Grieving Cirencester soldier hanged himself, inquest hears

Allan Arnold

Allan Arnold

First published in Cotswolds news

A YOUNG soldier who was struggling to come to terms with the deaths of five comrades in an explosion in Afghanistan took his own life when he was on home leave, an inquest has heard.

Rifleman Allan Arnold was just 20 when he was found hanging from a tree on the edge of his home town of Cirencester.

A note was found on his body saying he could not cope any more and apologising to his mother.

Rifleman Arnold, of Ermin Place, Cirencester, who was serving with 2 Rifles based at Ballykinler barracks in Northern Ireland, was found dead on May 2 last year.

It was the last day of his leave and he had spent the previous night drinking heavily with friends, Gloucestershire Assistant Deputy Coroner Katy Skerrett was told last Thursday.

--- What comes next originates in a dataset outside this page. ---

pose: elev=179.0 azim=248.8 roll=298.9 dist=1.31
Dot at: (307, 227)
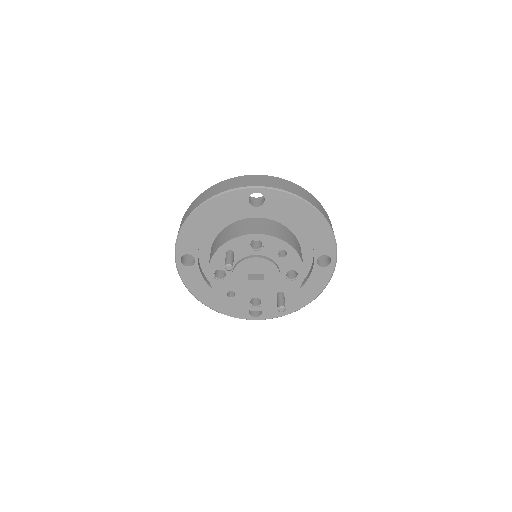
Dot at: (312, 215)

Sitting at Gloucester Coroners Court, she said she could not be sure that he intended to take his own life and she recorded an open verdict.

At the time of his death, said close friend Andy Higgins, Rifleman Arnold had been unable to cope with the loss of so many of his mates in Afghanistan.

Shortly before his death he had told a physiotherapist who was treating him for a shoulder injury at Ballykinler that he was having trouble coming to terms with the deaths.

Corporal Jonathan Horne and Riflemen William Aldridge, James Backhouse, Joseph Murphy and Daniel Simpson were all killed in a roadside blast, when an improvised explosive device was detonated in the Sangin region of Afghanistan on July 10, 2009.

Friend Jordan Baker spoke of how he had seen Allan the weekend before his death.

He said: "He went to all the people I was with and spoke to them. It was like he wanted to make peace with everyone."

Many of the young soldier's comrades and officers gave evidence in which most said he had not appeared any different in the weeks before his death.

But his platoon commander Lt James Amoore said the Rifleman had undergone treatment with the army mental health team following a previous tour in Afghanistan, which had been a particularly difficult time.

"He was struggling to come to terms with it but this was not in any way unusual," said Lt Amoore.

"He was coping as well as anyone in his position could be expected to cope.

He seemed happy when he stopped seeing the team and it was his choice to stop receiving help."

Mrs Skerrett said the decision to hang himself could have been taken on the spur of the moment and she therefore could not be sure he had a fixed intention to kill himself.

After the inquest, his sister Abigail Smith said Allan had been a happy-go-lucky young man and loved by all his friends and family.

She added: "He would have bent over backwards to give you the shirt off his back."